Before Dover, my daughter was ill and it feels like this week we are finally returning to normal life. Here’s what that looked like today.
My daughter finished reading Florence Nightingale and my son read more Viking myths in bed this morning. They were both keen to tell me about their books so I seized the opportunity to create a reading record, writing down my son’s narration for him. I was inspired in this by Susan Wise-Bauer’s book The Well-Trained Mind. But the book doesn’t explain what to do when a child takes great exception to the mere suggestion of a reading record, so at the moment my daughter doesn’t have one.
My daughter wrote a quick thank-you note on a postcard.
My son made a ramp to race his cars down, and by happy coincidence my daughter and I were working on an experiment from her Curiosity Box which also involved ramps. The experiment involved rolling coins down a ramp and seeing which coins were ‘trapped’ by a magnet. We had to adjust the angle of the slope so the coins rolled slowly enough for the magnet to catch them. We counted money and identified which metal used in the coins was magnetic. Then she counted up all her pocket money and I showed her how to group it into pounds so she didn’t have to hold the running total in her head.
While we finished this my son took down our map of Europe jigsaw puzzle and completed it a few times.
We watched this video explaining the flow of sediment in the Irrawaddy River, and then found Myanmar on the world map (and the river too!). The children noticed that New Zealand appears on the world map twice, so we discussed the challenges of making a 3D sphere into a 2D rectangular map.
We stuck various new labels onto our timeline, largely connected to Dover Castle. The section from 1700 onwards is rather crowded, and the timeline starts at 1AD which frustrates the children when they want to add something earlier, and so we hit on the idea of each child having a ring binder folder that they can add whatever they want to. They were so keen on this that we went straight to the shops, bought the folders, came home and started filling in pages. Each child chose to start with the Big Bang and then added various eclectic events of their choosing. I scribed for my son and my daughter did her own.

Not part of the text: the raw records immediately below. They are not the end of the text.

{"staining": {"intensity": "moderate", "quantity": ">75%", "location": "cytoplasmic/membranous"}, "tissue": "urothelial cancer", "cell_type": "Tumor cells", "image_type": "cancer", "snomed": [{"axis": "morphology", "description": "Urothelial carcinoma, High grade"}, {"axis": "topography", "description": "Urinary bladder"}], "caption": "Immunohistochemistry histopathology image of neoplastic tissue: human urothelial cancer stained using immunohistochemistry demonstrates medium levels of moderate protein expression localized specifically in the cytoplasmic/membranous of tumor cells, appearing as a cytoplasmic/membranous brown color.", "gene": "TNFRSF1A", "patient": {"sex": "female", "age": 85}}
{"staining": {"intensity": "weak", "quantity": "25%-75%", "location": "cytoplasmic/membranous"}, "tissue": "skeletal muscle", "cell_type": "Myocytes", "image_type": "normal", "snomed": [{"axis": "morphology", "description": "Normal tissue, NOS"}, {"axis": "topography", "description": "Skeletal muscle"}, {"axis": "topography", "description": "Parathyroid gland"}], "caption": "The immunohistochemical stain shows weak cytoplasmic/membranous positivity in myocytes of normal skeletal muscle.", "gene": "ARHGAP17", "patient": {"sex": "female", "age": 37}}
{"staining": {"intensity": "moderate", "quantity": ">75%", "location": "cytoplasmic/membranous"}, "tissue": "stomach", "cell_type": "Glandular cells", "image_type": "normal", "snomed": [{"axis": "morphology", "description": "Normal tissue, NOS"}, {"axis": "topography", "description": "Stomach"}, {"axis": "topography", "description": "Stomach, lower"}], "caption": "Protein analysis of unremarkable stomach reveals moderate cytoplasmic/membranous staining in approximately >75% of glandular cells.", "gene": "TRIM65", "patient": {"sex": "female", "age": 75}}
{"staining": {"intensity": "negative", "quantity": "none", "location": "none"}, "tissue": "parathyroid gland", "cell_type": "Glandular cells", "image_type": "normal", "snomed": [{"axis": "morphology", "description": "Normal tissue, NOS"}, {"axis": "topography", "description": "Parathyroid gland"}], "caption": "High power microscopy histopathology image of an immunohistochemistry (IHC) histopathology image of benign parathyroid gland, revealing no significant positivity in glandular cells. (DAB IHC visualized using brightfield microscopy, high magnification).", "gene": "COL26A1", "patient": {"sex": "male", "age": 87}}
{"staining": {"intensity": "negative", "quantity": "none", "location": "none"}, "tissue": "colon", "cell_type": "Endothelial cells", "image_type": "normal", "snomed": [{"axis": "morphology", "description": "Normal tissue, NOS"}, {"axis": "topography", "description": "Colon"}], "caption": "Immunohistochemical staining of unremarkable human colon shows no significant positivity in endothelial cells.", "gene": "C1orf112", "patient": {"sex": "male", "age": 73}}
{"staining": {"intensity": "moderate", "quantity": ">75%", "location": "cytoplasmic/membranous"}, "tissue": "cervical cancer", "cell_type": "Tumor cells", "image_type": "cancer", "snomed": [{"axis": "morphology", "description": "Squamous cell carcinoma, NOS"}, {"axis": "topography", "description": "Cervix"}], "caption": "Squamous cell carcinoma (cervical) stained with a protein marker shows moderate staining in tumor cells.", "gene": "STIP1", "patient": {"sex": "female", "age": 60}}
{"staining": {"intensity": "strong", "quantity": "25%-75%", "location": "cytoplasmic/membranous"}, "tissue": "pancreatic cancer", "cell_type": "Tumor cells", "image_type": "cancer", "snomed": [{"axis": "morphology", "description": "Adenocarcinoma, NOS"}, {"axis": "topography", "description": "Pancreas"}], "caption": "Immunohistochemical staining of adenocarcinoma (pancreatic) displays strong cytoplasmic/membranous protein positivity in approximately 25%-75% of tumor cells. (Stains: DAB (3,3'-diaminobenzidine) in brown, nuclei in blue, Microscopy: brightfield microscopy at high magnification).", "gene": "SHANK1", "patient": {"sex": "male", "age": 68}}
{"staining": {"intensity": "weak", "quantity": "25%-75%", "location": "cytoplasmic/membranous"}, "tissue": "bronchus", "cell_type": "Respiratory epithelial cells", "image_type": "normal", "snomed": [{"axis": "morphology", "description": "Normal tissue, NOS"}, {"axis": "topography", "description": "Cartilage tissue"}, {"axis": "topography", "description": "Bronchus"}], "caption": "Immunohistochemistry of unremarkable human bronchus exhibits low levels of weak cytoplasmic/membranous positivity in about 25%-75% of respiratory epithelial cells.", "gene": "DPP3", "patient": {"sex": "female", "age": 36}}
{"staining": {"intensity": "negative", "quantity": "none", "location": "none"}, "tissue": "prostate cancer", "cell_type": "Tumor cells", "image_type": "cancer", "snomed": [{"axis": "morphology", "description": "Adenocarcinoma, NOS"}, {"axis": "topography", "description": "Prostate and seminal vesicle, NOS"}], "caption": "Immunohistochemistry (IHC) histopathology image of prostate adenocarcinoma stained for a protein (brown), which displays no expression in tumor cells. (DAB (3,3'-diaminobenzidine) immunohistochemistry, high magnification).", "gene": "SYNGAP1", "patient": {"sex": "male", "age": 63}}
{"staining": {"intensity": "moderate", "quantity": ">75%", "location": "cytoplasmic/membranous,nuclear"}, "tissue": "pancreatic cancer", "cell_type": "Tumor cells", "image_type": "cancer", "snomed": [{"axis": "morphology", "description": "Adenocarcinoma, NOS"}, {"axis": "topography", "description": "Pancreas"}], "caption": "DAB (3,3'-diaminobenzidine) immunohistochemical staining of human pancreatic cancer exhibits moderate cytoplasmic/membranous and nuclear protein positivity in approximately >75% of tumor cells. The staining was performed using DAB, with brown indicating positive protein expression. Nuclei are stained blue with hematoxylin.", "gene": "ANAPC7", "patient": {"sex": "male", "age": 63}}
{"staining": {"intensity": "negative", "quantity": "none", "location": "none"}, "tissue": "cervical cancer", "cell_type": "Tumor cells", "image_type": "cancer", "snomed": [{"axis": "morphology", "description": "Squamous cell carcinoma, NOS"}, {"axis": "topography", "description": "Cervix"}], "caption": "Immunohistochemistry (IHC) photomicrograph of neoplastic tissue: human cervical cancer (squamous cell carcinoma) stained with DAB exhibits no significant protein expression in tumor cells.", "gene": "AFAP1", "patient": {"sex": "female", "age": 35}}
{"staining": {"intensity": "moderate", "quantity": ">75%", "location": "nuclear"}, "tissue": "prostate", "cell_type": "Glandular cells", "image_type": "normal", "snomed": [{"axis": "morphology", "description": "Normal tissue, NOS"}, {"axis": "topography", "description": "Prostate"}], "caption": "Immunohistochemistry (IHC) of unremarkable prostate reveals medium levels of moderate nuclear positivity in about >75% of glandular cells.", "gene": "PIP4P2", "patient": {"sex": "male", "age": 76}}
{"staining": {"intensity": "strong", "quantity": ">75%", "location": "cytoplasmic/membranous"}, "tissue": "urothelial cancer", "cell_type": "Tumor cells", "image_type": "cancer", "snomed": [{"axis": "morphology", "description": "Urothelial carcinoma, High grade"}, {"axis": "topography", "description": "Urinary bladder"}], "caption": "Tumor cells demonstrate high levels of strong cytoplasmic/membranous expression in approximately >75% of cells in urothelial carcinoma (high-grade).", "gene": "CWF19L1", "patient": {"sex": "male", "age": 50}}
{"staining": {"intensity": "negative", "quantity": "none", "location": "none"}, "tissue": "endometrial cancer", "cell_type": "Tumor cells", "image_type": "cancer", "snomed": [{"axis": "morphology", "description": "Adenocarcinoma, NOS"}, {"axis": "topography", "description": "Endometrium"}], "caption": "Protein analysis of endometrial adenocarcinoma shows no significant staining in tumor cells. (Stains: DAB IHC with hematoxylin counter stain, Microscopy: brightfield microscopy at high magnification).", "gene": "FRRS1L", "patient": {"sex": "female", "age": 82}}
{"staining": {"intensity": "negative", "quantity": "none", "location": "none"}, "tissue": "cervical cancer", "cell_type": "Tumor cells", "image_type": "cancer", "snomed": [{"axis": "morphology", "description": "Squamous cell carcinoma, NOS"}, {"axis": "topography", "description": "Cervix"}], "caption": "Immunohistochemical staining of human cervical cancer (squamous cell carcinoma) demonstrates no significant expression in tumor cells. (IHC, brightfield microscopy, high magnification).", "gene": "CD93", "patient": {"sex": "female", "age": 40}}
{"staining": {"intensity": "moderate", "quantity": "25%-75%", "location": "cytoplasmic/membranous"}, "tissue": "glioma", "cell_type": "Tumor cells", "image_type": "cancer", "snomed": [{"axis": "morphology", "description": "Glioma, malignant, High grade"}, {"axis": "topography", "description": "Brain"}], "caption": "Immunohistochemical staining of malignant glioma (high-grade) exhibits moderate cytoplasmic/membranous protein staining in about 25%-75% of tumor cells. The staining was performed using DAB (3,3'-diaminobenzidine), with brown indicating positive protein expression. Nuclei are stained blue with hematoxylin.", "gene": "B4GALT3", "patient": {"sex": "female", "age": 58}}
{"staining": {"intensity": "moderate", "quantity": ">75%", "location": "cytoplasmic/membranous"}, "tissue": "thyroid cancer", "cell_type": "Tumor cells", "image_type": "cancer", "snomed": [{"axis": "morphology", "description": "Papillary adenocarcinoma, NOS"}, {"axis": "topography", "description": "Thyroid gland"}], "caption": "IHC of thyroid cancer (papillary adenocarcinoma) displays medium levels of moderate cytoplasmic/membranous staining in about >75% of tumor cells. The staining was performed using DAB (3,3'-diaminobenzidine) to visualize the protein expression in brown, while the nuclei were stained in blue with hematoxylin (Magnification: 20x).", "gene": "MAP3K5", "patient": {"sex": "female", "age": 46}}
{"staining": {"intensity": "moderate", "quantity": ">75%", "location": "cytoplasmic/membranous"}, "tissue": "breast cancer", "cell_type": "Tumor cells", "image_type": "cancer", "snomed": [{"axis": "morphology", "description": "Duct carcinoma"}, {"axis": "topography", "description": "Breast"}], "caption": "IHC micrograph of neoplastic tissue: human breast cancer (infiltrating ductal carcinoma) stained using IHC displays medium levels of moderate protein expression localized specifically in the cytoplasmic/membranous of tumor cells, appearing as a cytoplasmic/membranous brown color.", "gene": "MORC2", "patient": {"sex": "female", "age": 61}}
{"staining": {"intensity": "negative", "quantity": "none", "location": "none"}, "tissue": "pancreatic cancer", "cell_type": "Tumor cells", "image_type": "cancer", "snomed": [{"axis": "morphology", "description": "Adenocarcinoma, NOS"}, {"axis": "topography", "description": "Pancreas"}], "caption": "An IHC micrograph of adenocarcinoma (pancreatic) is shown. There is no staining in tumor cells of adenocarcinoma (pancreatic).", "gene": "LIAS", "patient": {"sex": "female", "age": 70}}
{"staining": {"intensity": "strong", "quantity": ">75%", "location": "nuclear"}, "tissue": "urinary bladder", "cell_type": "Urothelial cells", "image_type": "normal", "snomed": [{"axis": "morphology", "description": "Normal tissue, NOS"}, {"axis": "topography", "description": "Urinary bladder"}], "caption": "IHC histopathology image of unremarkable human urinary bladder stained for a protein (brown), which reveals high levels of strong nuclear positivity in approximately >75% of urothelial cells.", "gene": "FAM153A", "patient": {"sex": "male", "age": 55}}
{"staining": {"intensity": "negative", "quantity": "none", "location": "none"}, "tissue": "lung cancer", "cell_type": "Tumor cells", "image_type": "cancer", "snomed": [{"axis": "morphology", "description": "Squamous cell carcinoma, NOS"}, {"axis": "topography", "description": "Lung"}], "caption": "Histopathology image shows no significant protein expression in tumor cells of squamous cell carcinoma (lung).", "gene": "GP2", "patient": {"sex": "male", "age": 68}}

At lunch I read another of the French books from our One Third Stories subscription.
My daughter completed the first section of her new handwriting workbook, which I am hoping to introduce as a daily habit.
We did a cherry taste comparison, comparing two types of cherry from the market with the cherries on the tree in our garden. We each had a chart which we filled in with marks out of ten. This involved much staining of fingers (and clothes…), juicy chins, and delight. I highly recommend it.
My daughter then chose to sew a cherry bag and was thrilled to find that two rows of running stitch could produce a serviceable envelope-style pouch. Followed by picking more cherries in the garden while thunder cracked all around us. I explained that thunder is the sound of air being heated very fast by a lightning bolt. (The cherries aren’t really ripe, the cherry tree is one cultivated for blossom not tasty fruit, and we live in a busy city with busy city air. None of these things matter to the children as they gorge on cherries straight from the tree. Also here is a cherry poem I love, The Woman Who Turned Down a Date with a Cherry Farmer.)
At tea we talked some more about iron (the metal in some coins which makes them magnetic) using this book and these infographics. I also started reading Roman Britain (inspired by the Roman lighthouse at Dover, and with plans to attempt a slow but chronological study of British history).
Bedtime stories: Gobbolino the Witch’s Cat, The Thieves of Ostia, and Illustrated Norse Myths
Hi, thank you for recording your home ed days and sharing them with us. Much appreciated. I have a question about your son. You mention he is only 5 and does indenpendent reading learning about history (Vikings). Could be please share about how he (you as a family) got to that place? Did he read out loud for you initially? And if so, what did the transition to independent reading look like?